The GUD Holdings Limited (ASX: GUD) share price will be one to watch on Friday following the release of its first quarter trading update.
How did GUD perform in the first quarter?
When the products company released its full year results in late July, management revealed that FY 2021 had started positively.
At the time, the company advised that it had experienced double digit growth in Auto sales compared to the prior comparable period.
Management noted that this was being driven by a recovery of underlying demand and an unwind of reseller destocking.
At that point in time, the company expected this strong demand to moderate as major reseller restocking concluded and pent up end-user demand abated.
However, pleasingly for shareholders, that hasn’t been the case and its strong sales performance continued across both Automotive and Water divisions during the first quarter.
The Automotive business reported first quarter sales growth of almost 16% and the Davey business has delivered 10% revenue growth. The latter was driven by favourable agricultural conditions and rural demand in Australia. This has offset lower demand in New Zealand and notably slower sales to tourism dependent export markets.
As a result, first quarter group sales have increased approximately 14% over the prior corresponding period. This is despite government lockdown restrictions impacting sales in Victoria and the Auckland region.

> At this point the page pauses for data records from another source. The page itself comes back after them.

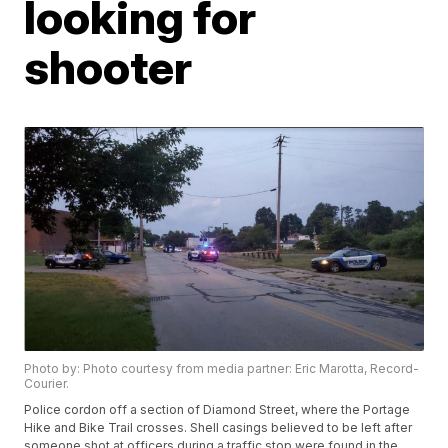
looking for
shooter
Photo by: Photo courtesy from media partner: Eric Marotta, Record-
Courier.
Police cordon off a section of Diamond Street, where the Portage
Hike and Bike Trail crosses. Shell casings believed to be left after
someone shot at officers during a traffic stop were found in the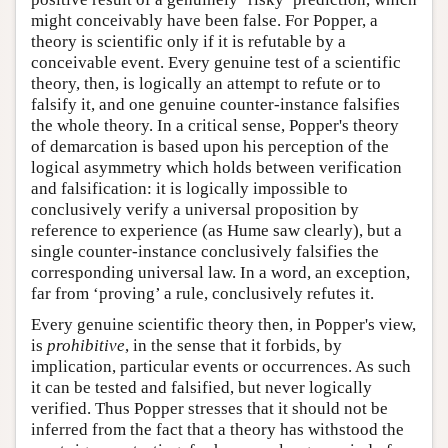
might conceivably have been false. For Popper, a
theory is scientific only if it is refutable by a
conceivable event. Every genuine test of a scientific
theory, then, is logically an attempt to refute or to
falsify it, and one genuine counter-instance falsifies
the whole theory. In a critical sense, Popper's theory
of demarcation is based upon his perception of the
logical asymmetry which holds between verification
and falsification: it is logically impossible to
conclusively verify a universal proposition by
reference to experience (as Hume saw clearly), but a
single counter-instance conclusively falsifies the
corresponding universal law. In a word, an exception,
far from ‘proving’ a rule, conclusively refutes it.
Every genuine scientific theory then, in Popper's view,
is
prohibitive
, in the sense that it forbids, by
implication, particular events or occurrences. As such
it can be tested and falsified, but never logically
verified. Thus Popper stresses that it should not be
inferred from the fact that a theory has withstood the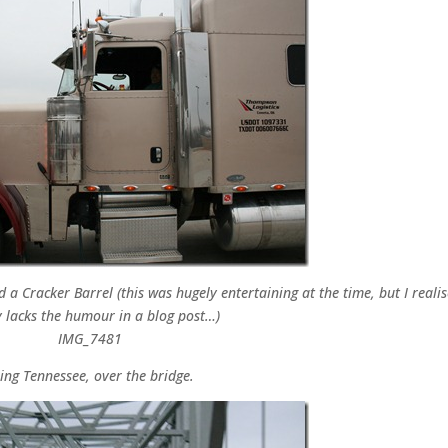
a Cracker Barrel (this was hugely entertaining at the time, but I realis
 lacks the humour in a blog post…)
ing Tennessee, over the bridge.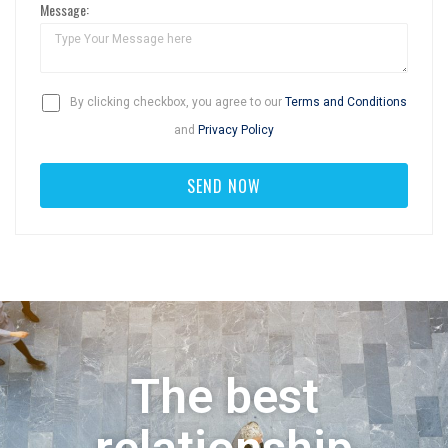
Message:
By clicking checkbox, you agree to our
Terms and Conditions
and
Privacy Policy
The best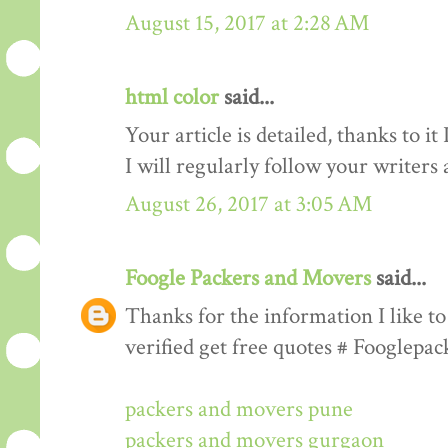
August 15, 2017 at 2:28 AM
html color
said...
Your article is detailed, thanks to i
I will regularly follow your writers an
August 26, 2017 at 3:05 AM
Foogle Packers and Movers
said...
Thanks for the information I like to 
verified get free quotes # Fooglepa
packers and movers pune
packers and movers gurgaon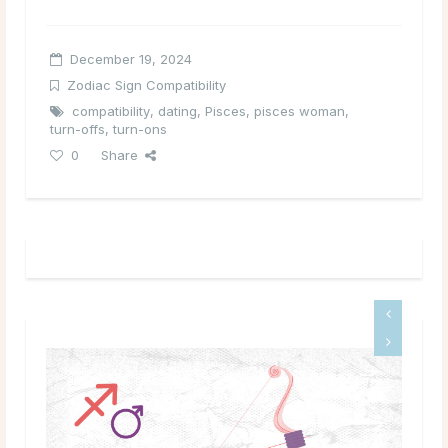
December 19, 2024
Zodiac Sign Compatibility
compatibility
,
dating
,
Pisces
,
pisces woman
,
turn-offs
,
turn-ons
0
Share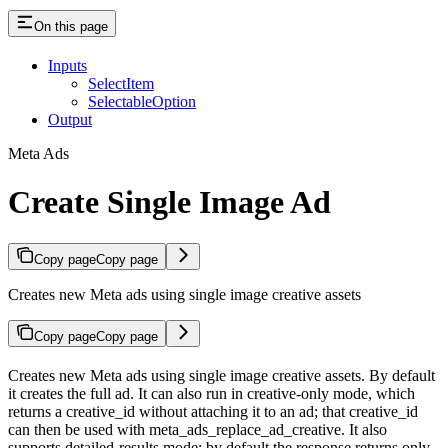
On this page
Inputs
SelectItem
SelectableOption
Output
Meta Ads
Create Single Image Ad
Copy page
Copy page
Creates new Meta ads using single image creative assets
Copy page
Copy page
Creates new Meta ads using single image creative assets. By default
it creates the full ad. It can also run in creative-only mode, which
returns a creative_id without attaching it to an ad; that creative_id
can then be used with meta_ads_replace_ad_creative. It also
supports detailed-results mode: by default the response returns only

Managing Director and CEO, Graeme Whickman, commented: “Our employees are focused on our businesses remaining compelling and resilient suppliers to our customers and ensuring GUD remains financially strong and thus well placed to respond to the opportunities such times may trigger – it’s clear that the operational costs and importantly incremental employee efforts have been notable, I’d like to go on record and thank them for their contribution through this challenging period.”
Due to the uncertainty caused by the pandemic, management warned that its first quarter sales performance cannot be extrapolated over the remainder of the financial year.
As a result, it believes it is inappropriate to provide half year or full year earnings guidance at this stage.
Incidentally, one broker that was pleased with this update is Goldman Sachs. This morning it retained its buy rating and lifted its price target to $14.75.